Sin embargo, los síntomas ofrecidos en los últimos meses resultan peligrosos para el futuro de Las Palmas. Setién ha aireado pública y reiteradamente sus discrepancias con el club y sus castigos deportivos a varios jugadores por supuestos casos de indisciplina. El técnico ha vulnerado la ley del fútbol según la cual los ‘trapos sucios’ deben lavarse en el vestuario, o en su defecto, en el despacho, y esta actitud crea fracturas internas de consecuencias imprevisibles.
Setién parece más preocupado por su propia imagen que por la del club que representa. Por otra parte, el 12º puesto en la Liga está lejos de suponer un milagro para Las Palmas. Su plantilla, ahora reforzada con Jesé y Halilovic, tiene jugadores de gran talento. Roque Mesa, Jonathan Viera, Boateng, Tana, Lemos, Aythami y Javi Varas, entre otros, son capaces de competir dignamente en Primera División sin el amparo de Setién.
La apuesta de Las Palmas por el talento y el fútbol ofensivo se remonta a la etapa de Paco Herrera, con quien el equipo grancanario consiguió el ascenso exhibiendo un juego atípico en Segunda División. Setién ha dado continuidad a esta filosofía con algunos refuerzos importantes y ha dirigido a la plantilla con resultados favorables hasta ahora. Sin embargo, Las Palmas ha vivido situaciones mucho mejores que la actual a lo largo de su historia, a pesar de lo que Setién ha proclamado ante los medios.

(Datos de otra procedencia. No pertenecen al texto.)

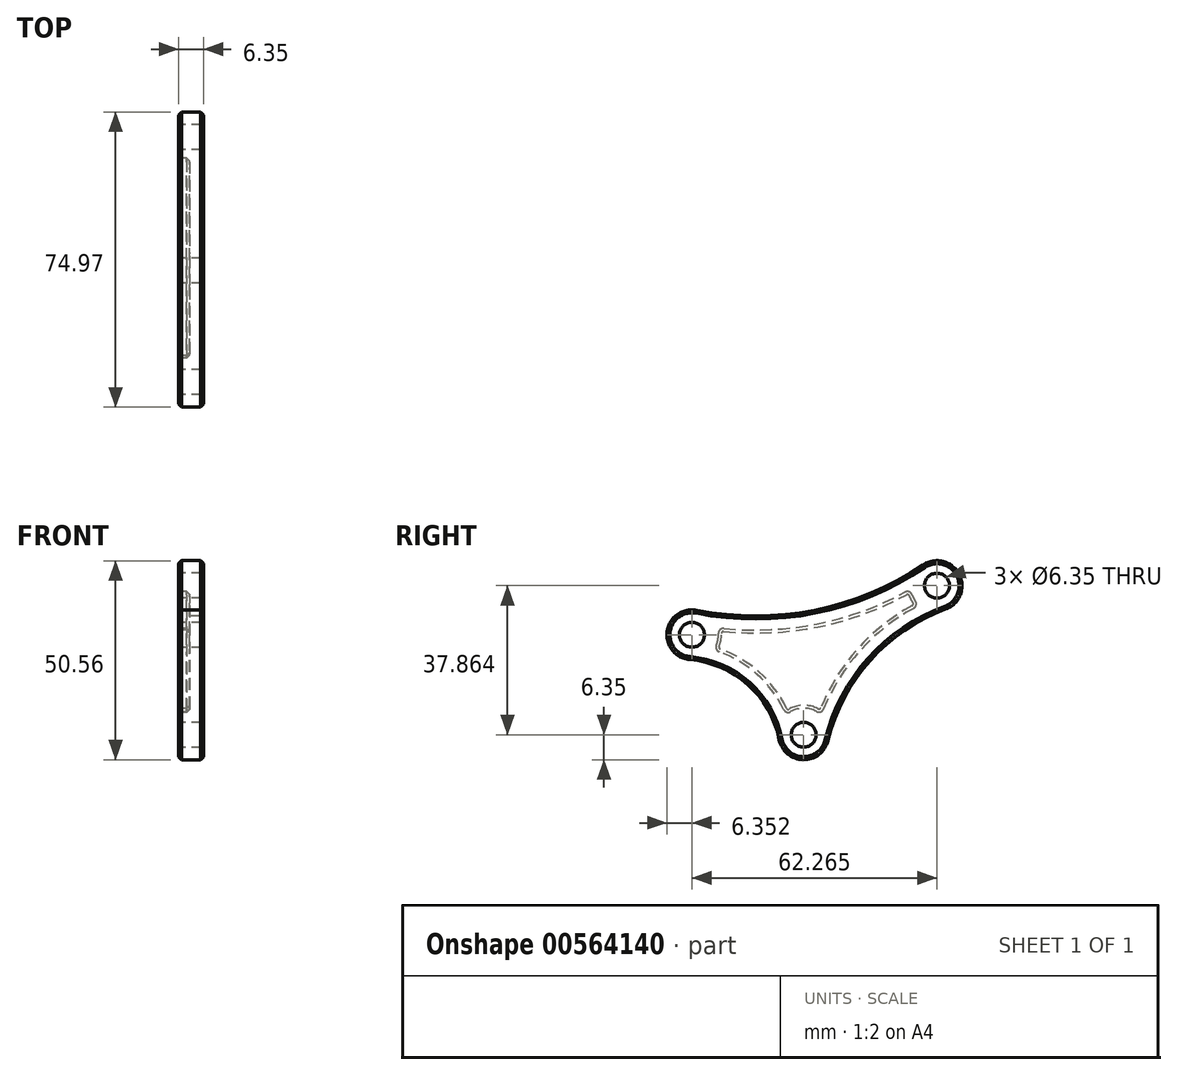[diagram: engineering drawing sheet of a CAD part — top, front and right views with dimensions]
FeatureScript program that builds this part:
annotation { "Feature Type Name" : "Feature", "Feature Type Description" : "" }
export const myFeature = defineFeature(function(context is Context, id is Id, definition is map)
    precondition{}
    {
        {
            var Q0;
            Q0=qCreatedBy(makeId("Right.planeOp"),FACE);
            var sketch = newSketch(context, id + "F0", { "sketchPlane" : qUnion([Q0])});
            skCircle(sketch, "E0", {"center": v(0, 0) * mm, "radius": 3.18 * mm});
            skCircle(sketch, "E1", {"center": v(33.87, 37.86) * mm, "radius": 3.18 * mm});
            skCircle(sketch, "E2", {"center": v(-28.4, 25.4) * mm, "radius": 3.18 * mm});
            skCircle(sketch, "E3", {"center": v(-28.4, 25.4) * mm, "radius": 6.35 * mm});
            skCircle(sketch, "E4", {"center": v(33.87, 37.86) * mm, "radius": 6.35 * mm});
            skCircle(sketch, "E5", {"center": v(0, 0) * mm, "radius": 6.35 * mm});
            skLineSegment(sketch, "E6", {"start": v(-28.4, 25.4) * mm, "end": v(33.87, 37.86) * mm});
            skLineSegment(sketch, "E7", {"start": v(0, 0) * mm, "end": v(-28.4, 25.4) * mm});
            skLineSegment(sketch, "E8", {"start": v(33.87, 37.86) * mm, "end": v(0, 0) * mm});
            skArc(sketch, "E9", {"start": v(-27.15, 31.63) * mm, "mid": v(2.73, 31.63) * mm, "end": v(30.32, 43.13) * mm});
            skArc(sketch, "E10", {"start": v(-6.23, -1.25) * mm, "mid": v(-14.2, 12.7) * mm, "end": v(-28.94, 19.07) * mm});
            skArc(sketch, "E11", {"start": v(36.05, 31.9) * mm, "mid": v(16.93, 18.93) * mm, "end": v(6.17, -1.5) * mm});
            skSolve(sketch);
        }
        {
            var Q0;
            {var subQ0=sQuery(id+"F0.wireOp",EDGE,"E9");var subQ1=sQuery(id+"F0.wireOp",EDGE,"E3");var subQ2=makeQuery(id+"F0.imprint","INTERSECT",VERTEX,{"derivedFrom":[subQ1,subQ0]});Q0=makeQuery(id+"F0.imprint","IMPRINT",FACE,{"disambiguationData":[TD([[makeQuery(id+"F0.imprint","IMPRINT",EDGE,{"disambiguationData":[TD([[subQ2,1.0]])],"derivedFrom":subQ1}),-1.0]])]});}
            var Q1;
            {var subQ0=sQuery(id+"F0.wireOp",EDGE,"E10");var subQ1=sQuery(id+"F0.wireOp",EDGE,"E3");var subQ2=makeQuery(id+"F0.imprint","INTERSECT",VERTEX,{"derivedFrom":[subQ1,subQ0]});Q1=makeQuery(id+"F0.imprint","IMPRINT",FACE,{"disambiguationData":[TD([[makeQuery(id+"F0.imprint","IMPRINT",EDGE,{"disambiguationData":[TD([[subQ2,-1.0]])],"derivedFrom":subQ1}),-1.0]])]});}
            var Q2;
            {var subQ0=sQuery(id+"F0.wireOp",EDGE,"E9");var subQ1=sQuery(id+"F0.wireOp",EDGE,"E4");var subQ2=makeQuery(id+"F0.imprint","INTERSECT",VERTEX,{"derivedFrom":[subQ1,subQ0]});Q2=makeQuery(id+"F0.imprint","IMPRINT",FACE,{"disambiguationData":[TD([[makeQuery(id+"F0.imprint","IMPRINT",EDGE,{"disambiguationData":[TD([[subQ2,-1.0]])],"derivedFrom":subQ1}),-1.0]])]});}
            var Q3;
            {var subQ0=sQuery(id+"F0.wireOp",EDGE,"E10");var subQ1=sQuery(id+"F0.wireOp",EDGE,"E5");var subQ2=makeQuery(id+"F0.imprint","INTERSECT",VERTEX,{"derivedFrom":[subQ1,subQ0]});Q3=makeQuery(id+"F0.imprint","IMPRINT",FACE,{"disambiguationData":[TD([[makeQuery(id+"F0.imprint","IMPRINT",EDGE,{"disambiguationData":[TD([[subQ2,1.0]])],"derivedFrom":subQ1}),-1.0]])]});}
            var Q4;
            {var subQ5=sQuery(id+"F0.wireOp",EDGE,"E7");var subQ6=sQuery(id+"F0.wireOp",EDGE,"E0");var subQ7=makeQuery(id+"F0.imprint","INTERSECT",VERTEX,{"derivedFrom":[subQ6,subQ5]});Q4=makeQuery(id+"F0.imprint","IMPRINT",FACE,{"disambiguationData":[TD([[makeQuery(id+"F0.imprint","IMPRINT",EDGE,{"disambiguationData":[TD([[subQ7,-1.0]])],"derivedFrom":subQ6}),-1.0]])]});}
            var Q5;
            {var subQ5=sQuery(id+"F0.wireOp",EDGE,"E6");var subQ7=sQuery(id+"F0.wireOp",EDGE,"E1");var subQ8=makeQuery(id+"F0.imprint","INTERSECT",VERTEX,{"derivedFrom":[subQ7,subQ5]});Q5=makeQuery(id+"F0.imprint","IMPRINT",FACE,{"disambiguationData":[TD([[makeQuery(id+"F0.imprint","IMPRINT",EDGE,{"disambiguationData":[TD([[subQ8,1.0]])],"derivedFrom":subQ7}),-1.0]])]});}
            var Q6;
            {var subQ4=sQuery(id+"F0.wireOp",EDGE,"E6");var subQ5=sQuery(id+"F0.wireOp",EDGE,"E2");var subQ6=makeQuery(id+"F0.imprint","INTERSECT",VERTEX,{"derivedFrom":[subQ5,subQ4]});Q6=makeQuery(id+"F0.imprint","IMPRINT",FACE,{"disambiguationData":[TD([[makeQuery(id+"F0.imprint","IMPRINT",EDGE,{"disambiguationData":[TD([[subQ6,-1.0]])],"derivedFrom":subQ5}),-1.0]])]});}
            var Q7;
            {var subQ0=sQuery(id+"F0.wireOp",EDGE,"E6");var subQ2=sQuery(id+"F0.wireOp",EDGE,"E3");var subQ3=makeQuery(id+"F0.imprint","INTERSECT",VERTEX,{"derivedFrom":[subQ2,subQ0]});Q7=makeQuery(id+"F0.imprint","IMPRINT",FACE,{"disambiguationData":[TD([[makeQuery(id+"F0.imprint","IMPRINT",EDGE,{"disambiguationData":[TD([[subQ3,1.0]])],"derivedFrom":subQ2}),-1.0]])]});}
            var Q8;
            {var subQ0=sQuery(id+"F0.wireOp",EDGE,"E6");var subQ1=sQuery(id+"F0.wireOp",EDGE,"E2");var subQ2=makeQuery(id+"F0.imprint","INTERSECT",VERTEX,{"derivedFrom":[subQ1,subQ0]});Q8=makeQuery(id+"F0.imprint","IMPRINT",FACE,{"disambiguationData":[TD([[makeQuery(id+"F0.imprint","IMPRINT",EDGE,{"disambiguationData":[TD([[subQ2,1.0]])],"derivedFrom":subQ1}),-1.0]])]});}
            var Q9;
            {var subQ0=sQuery(id+"F0.wireOp",EDGE,"E6");var subQ1=sQuery(id+"F0.wireOp",EDGE,"E1");var subQ2=makeQuery(id+"F0.imprint","INTERSECT",VERTEX,{"derivedFrom":[subQ1,subQ0]});Q9=makeQuery(id+"F0.imprint","IMPRINT",FACE,{"disambiguationData":[TD([[makeQuery(id+"F0.imprint","IMPRINT",EDGE,{"disambiguationData":[TD([[subQ2,-1.0]])],"derivedFrom":subQ1}),-1.0]])]});}
            var Q10;
            {var subQ0=sQuery(id+"F0.wireOp",EDGE,"E7");var subQ1=sQuery(id+"F0.wireOp",EDGE,"E0");var subQ2=makeQuery(id+"F0.imprint","INTERSECT",VERTEX,{"derivedFrom":[subQ1,subQ0]});Q10=makeQuery(id+"F0.imprint","IMPRINT",FACE,{"disambiguationData":[TD([[makeQuery(id+"F0.imprint","IMPRINT",EDGE,{"disambiguationData":[TD([[subQ2,1.0]])],"derivedFrom":subQ1}),-1.0]])]});}
            var Q11;
            {var subQ0=sQuery(id+"F0.wireOp",EDGE,"E11");var subQ1=sQuery(id+"F0.wireOp",EDGE,"E5");var subQ2=makeQuery(id+"F0.imprint","INTERSECT",VERTEX,{"derivedFrom":[subQ1,subQ0]});Q11=makeQuery(id+"F0.imprint","IMPRINT",FACE,{"disambiguationData":[TD([[makeQuery(id+"F0.imprint","IMPRINT",EDGE,{"disambiguationData":[TD([[subQ2,-1.0]])],"derivedFrom":subQ1}),-1.0]])]});}
            var Q12;
            {var subQ0=sQuery(id+"F0.wireOp",EDGE,"E11");var subQ1=sQuery(id+"F0.wireOp",EDGE,"E4");var subQ2=makeQuery(id+"F0.imprint","INTERSECT",VERTEX,{"derivedFrom":[subQ1,subQ0]});Q12=makeQuery(id+"F0.imprint","IMPRINT",FACE,{"disambiguationData":[TD([[makeQuery(id+"F0.imprint","IMPRINT",EDGE,{"disambiguationData":[TD([[subQ2,1.0]])],"derivedFrom":subQ1}),-1.0]])]});}
            var Q13;
            {var subQ7=sQuery(id+"F0.wireOp",EDGE,"s0z4VmjC-9Jtz-9oDN-pM9U-WHnKUmS6Y34w");Q13=makeQuery(id+"F0.imprint","IMPRINT",FACE,{"disambiguationData":[TD([[makeQuery(id+"F0.imprint","IMPRINT",EDGE,{"derivedFrom":subQ7}),-1.0]])]});}
            var Q14;
            {var subQ3=sQuery(id+"F0.wireOp",EDGE,"DwXPQsX5-wXzO-8GNt-yisA-XoadTiBy5RnP");Q14=makeQuery(id+"F0.imprint","IMPRINT",FACE,{"disambiguationData":[TD([[makeQuery(id+"F0.imprint","IMPRINT",EDGE,{"derivedFrom":subQ3}),1.0]])]});}
            extrude(context, id + "F1", {"entities" : qUnion([Q0, Q1, Q2, Q3, Q4, Q5, Q6, Q7, Q8, Q9, Q10, Q11, Q12, Q13, Q14]), "depth" : 6.35 * mm, "offsetDistance" : 25.4 * mm});
        }
        {
            var Q0;
            Q0=makeQuery(id+"F1.opExtrude","CAP_FACE",FACE,{"disambiguationData":[OSD([sQuery(id+"F0.wireOp",EDGE,"E0"),sQuery(id+"F0.wireOp",EDGE,"E1"),sQuery(id+"F0.wireOp",EDGE,"E2"),sQuery(id+"F0.wireOp",EDGE,"E3"),sQuery(id+"F0.wireOp",EDGE,"E4"),sQuery(id+"F0.wireOp",EDGE,"E5"),sQuery(id+"F0.wireOp",EDGE,"E9"),sQuery(id+"F0.wireOp",EDGE,"E10"),sQuery(id+"F0.wireOp",EDGE,"E11")])],"isStart":true});
            shell(context, id + "F2", {"entities" : qUnion([Q0]), "thickness" : 3.56 * mm});
        }
        {
            var Q0;
            Q0=makeQuery(id+"F2.opShell","TWEAK_EDGE",EDGE,{"derivedFrom":[makeQuery(id+"F1.opExtrude","SWEPT_FACE",FACE,{"disambiguationData":[OSD([sQuery(id+"F0.wireOp",EDGE,"E2")])]}),makeQuery(id+"F1.opExtrude","SWEPT_FACE",FACE,{"disambiguationData":[OSD([sQuery(id+"F0.wireOp",EDGE,"E9")])]})]});
            var Q1;
            Q1=makeQuery(id+"F2.opShell","TWEAK_EDGE",EDGE,{"derivedFrom":[makeQuery(id+"F1.opExtrude","SWEPT_FACE",FACE,{"disambiguationData":[OSD([sQuery(id+"F0.wireOp",EDGE,"E2")])]}),makeQuery(id+"F1.opExtrude","SWEPT_FACE",FACE,{"disambiguationData":[OSD([sQuery(id+"F0.wireOp",EDGE,"E10")])]})]});
            var Q2;
            Q2=makeQuery(id+"F2.opShell","TWEAK_EDGE",EDGE,{"derivedFrom":[makeQuery(id+"F1.opExtrude","SWEPT_FACE",FACE,{"disambiguationData":[OSD([sQuery(id+"F0.wireOp",EDGE,"E0")])]}),makeQuery(id+"F1.opExtrude","SWEPT_FACE",FACE,{"disambiguationData":[OSD([sQuery(id+"F0.wireOp",EDGE,"E10")])]})]});
            var Q3;
            Q3=makeQuery(id+"F2.opShell","TWEAK_EDGE",EDGE,{"derivedFrom":[makeQuery(id+"F1.opExtrude","SWEPT_FACE",FACE,{"disambiguationData":[OSD([sQuery(id+"F0.wireOp",EDGE,"E0")])]}),makeQuery(id+"F1.opExtrude","SWEPT_FACE",FACE,{"disambiguationData":[OSD([sQuery(id+"F0.wireOp",EDGE,"E11")])]})]});
            var Q4;
            Q4=makeQuery(id+"F2.opShell","TWEAK_EDGE",EDGE,{"derivedFrom":[makeQuery(id+"F1.opExtrude","SWEPT_FACE",FACE,{"disambiguationData":[OSD([sQuery(id+"F0.wireOp",EDGE,"E1")])]}),makeQuery(id+"F1.opExtrude","SWEPT_FACE",FACE,{"disambiguationData":[OSD([sQuery(id+"F0.wireOp",EDGE,"E9")])]})]});
            var Q5;
            Q5=makeQuery(id+"F2.opShell","TWEAK_EDGE",EDGE,{"derivedFrom":[makeQuery(id+"F1.opExtrude","SWEPT_FACE",FACE,{"disambiguationData":[OSD([sQuery(id+"F0.wireOp",EDGE,"E1")])]}),makeQuery(id+"F1.opExtrude","SWEPT_FACE",FACE,{"disambiguationData":[OSD([sQuery(id+"F0.wireOp",EDGE,"E11")])]})]});
            fillet(context, id + "F3", {"entities" : qUnion([Q0, Q1, Q2, Q3, Q4, Q5]), "radius" : 1.27 * mm, "tangentPropagation" : true, "allowEdgeOverflow" : false});
        }
        {
            var Q0;
            Q0=makeQuery(id+"F1.opExtrude","CAP_EDGE",EDGE,{"disambiguationData":[OSD([sQuery(id+"F0.wireOp",EDGE,"E9")])],"isStart":false});
            var Q1;
            {var subQ0=sQuery(id+"F0.wireOp",EDGE,"E10");Q1=makeQuery(id+"F2.opShell","OFFSET_EDGE",EDGE,{"disambiguationData":[OSD([subQ0]),TDD([makeQuery(id+"F1.opExtrude","CAP_EDGE",EDGE,{"disambiguationData":[OSD([subQ0])],"isStart":false})])]});}
            var Q2;
            Q2=makeQuery(id+"F1.opExtrude","CAP_EDGE",EDGE,{"disambiguationData":[OSD([sQuery(id+"F0.wireOp",EDGE,"E9")])],"isStart":true});
            chamfer(context, id + "F4", {"entities" : qUnion([Q0, Q1, Q2]), "width" : 0.76 * mm, "tangentPropagation" : true});
        }
    });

Los resultados del técnico cántabro son positivos, pero en ningún caso milagrosos ni históricos para el club. Al margen del tema económico, la UD Las Palmas no debe convivir casi a diario con los desafíos públicos de Setién sobre su continuidad en el banquillo, que incluso puede resultar perjudicial la próxima temporada si el técnico cántabro mantiene la misma actitud.